- [Text under study]
Horta is a busied little port with various sized fishing craft, ferries and island traders coming and going. They refuel, load and unload. Often, it is safe refuge for those needing urgent repairs.

Horta sights 525x295

Many of the working craft look rather dubious as they are badly scraped and chafed.  By way of design they are completely open to the ravages of nature. One such trader rides ominously low in the water. Oddly perched atop sacks of grain is its cargo; an automobile awaiting its new destination.

Overlooking the harbour, enjoying a commanding view of Mt. Pico’s 5000 foot peak, is Peter’s Cafe Sport. Peter’s is where all visiting sailors meet, they exchange stories,  drink beer and eat sandwiches. It is also where one must obtain a permit to purchase fuel. Known as the ”sailors friend”, Peter, a rather slightly-proportioned man in his mid-fifties, sports a smooth and youthful face, with eyes that radiate enthusiasm.

 
Peter holds forwarded mail for the yachtsman, acts as banker with a good rate of exchange and sells various souvenirs and fine scrimshaw. Above the cafe Peter has built a private museum which displays, rather elegantly, his collection of magnificent carvings and scrimshaw art. These artefacts have been fashioned and worked into masterpieces by inhabitants from local and surrounding islands. A visit to Faial would be wasted without seeing the museum. It may well be the largest of its kind; it is said to have a value in excess of one million dollars, much more in today’s money.
A short stroll around the harbour is guaranteed to stir an interest in anyone. Depending upon the time of day or night, one can watch the fishermen preparing their nets, nimbly baiting thousands of hooks or hoisting ashore their hard earned catch. 
Further on, tied to dock walls and anchored off, are the boats of visiting sailors.   Some of those splendid craft are a hundred feet long, with teak decks, brass fittings and lavish interiors fit for royalty. The full-time crew members of those yachts can be seen in their personalised uniforms, obediently scrubbing teak, buffing the brass-work and otherwise catering to their often seen to be demanding owners. 

 
Conversely, only a few feet away and beyond, hitched to the same dock, will be at least one and often more seemingly untidy-looking craft.  A closer inspection reveals broken rigging, split masts and shredded sailcloth; the debilitating wounds of Neptune's wrath. 
It is here on this side of the harbour in particular, where Orthon is well-known.  To the yachtsmen of the larger, and well-fitted vessels, Orthon is renowned for his fine scrimshaw. This artist, for a reasonable price, will carve and etch a facsimile of your yacht onto a whale’s tooth. Often these artefacts end up as curios adorning some mantelpiece in a far-off land. 

 
 
Travelling our vast oceans are many small craft carrying a lone mariner or two. These brave adventurers sail great distances on their boats; their affinity for this kind of lifestyle, all too often, is rarely based upon solid financial planning. Diet for these folk largely depends on fish caught and all boat repairs are effected with materials on hand, which of course, is rather limited far out at sea. Those dedicated souls frequently arrive in port with no working motor,  broken masts and twisted rigging, little food and usually fund-less.

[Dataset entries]

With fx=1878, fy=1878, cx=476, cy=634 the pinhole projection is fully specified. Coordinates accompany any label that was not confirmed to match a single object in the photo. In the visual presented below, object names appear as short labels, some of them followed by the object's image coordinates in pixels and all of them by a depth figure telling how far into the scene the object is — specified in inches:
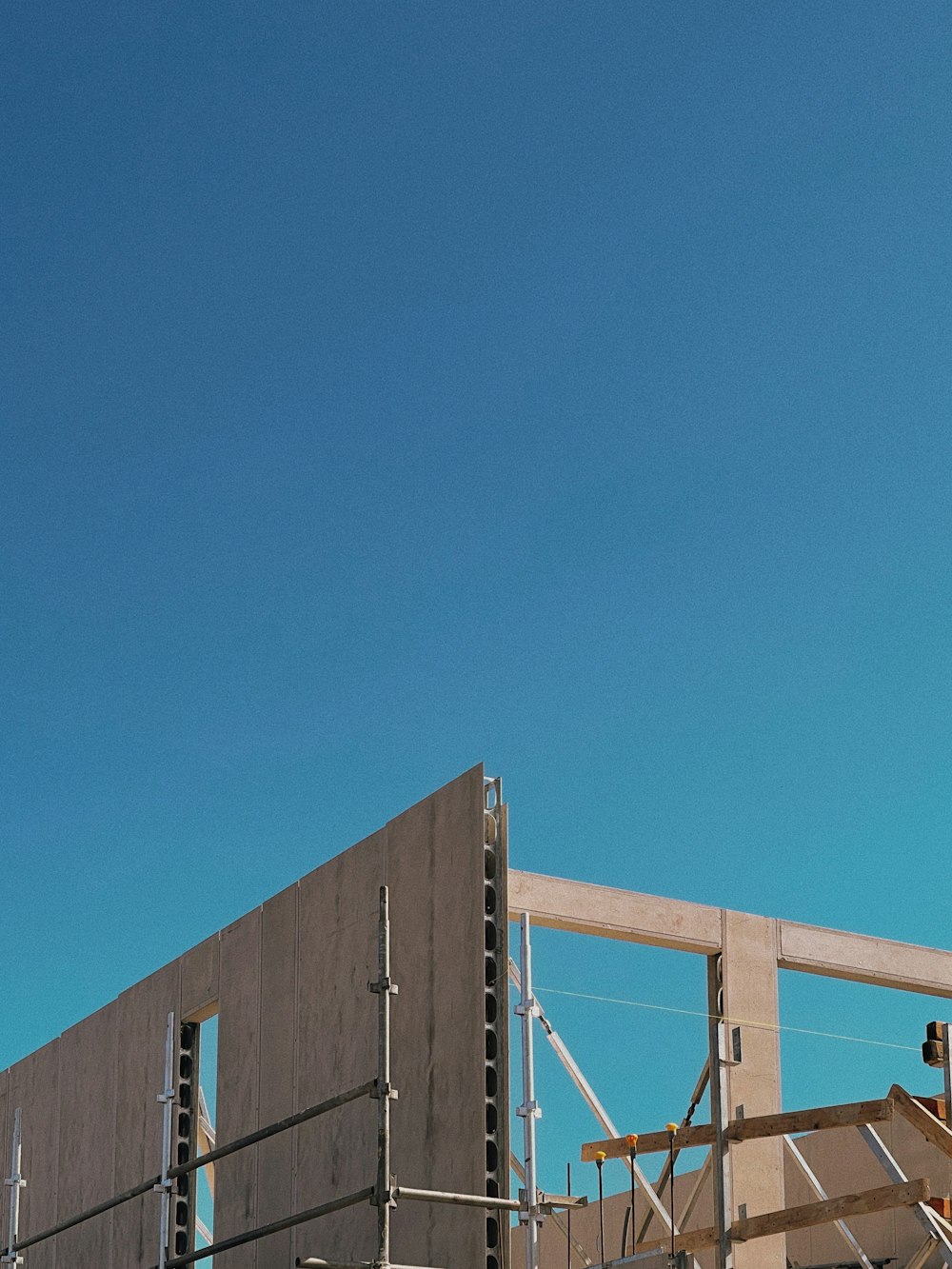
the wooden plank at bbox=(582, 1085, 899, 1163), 486.0
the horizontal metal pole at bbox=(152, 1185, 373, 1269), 445.1
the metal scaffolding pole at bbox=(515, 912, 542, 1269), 444.1
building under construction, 459.5
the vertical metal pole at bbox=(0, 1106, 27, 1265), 674.2
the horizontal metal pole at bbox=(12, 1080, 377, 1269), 460.8
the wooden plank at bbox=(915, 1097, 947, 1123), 517.3
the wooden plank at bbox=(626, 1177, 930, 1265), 483.2
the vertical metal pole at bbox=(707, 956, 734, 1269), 506.9
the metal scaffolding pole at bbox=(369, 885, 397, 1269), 433.7
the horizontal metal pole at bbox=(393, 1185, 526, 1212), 429.7
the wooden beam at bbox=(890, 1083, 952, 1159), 494.0
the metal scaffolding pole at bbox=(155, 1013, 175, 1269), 585.0
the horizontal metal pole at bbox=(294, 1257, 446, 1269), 418.0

- [Problem A] In the Horta harbour text, where must one obtain a permit to purchase fuel?
- [Problem B] For each statement, say whether it agrees with the Horta harbour text. Answer yes or no, and quote the words that decide it. (i) Peter's museum is located above his cafe. (ii) Orthon carves yacht images onto whale's teeth free of charge. (iii) The peak of Mt. Pico stands 5000 feet high.
- [Problem C] Restate word for word the part of the Horta harbour text that begins at the words "Many of the" and stops after "its new destination.".

- [Result A] At Peter's Cafe Sport.

- [Result B]
(i) Yes: "Above the cafe Peter has built a private museum"
(ii) No: "This artist, for a reasonable price, will carve and etch a facsimile of your yacht onto a whale’s tooth."
(iii) Yes: "Mt. Pico’s 5000 foot peak"

- [Result C]
Many of the working craft look rather dubious as they are badly scraped and chafed.  By way of design they are completely open to the ravages of nature. One such trader rides ominously low in the water. Oddly perched atop sacks of grain is its cargo; an automobile awaiting its new destination.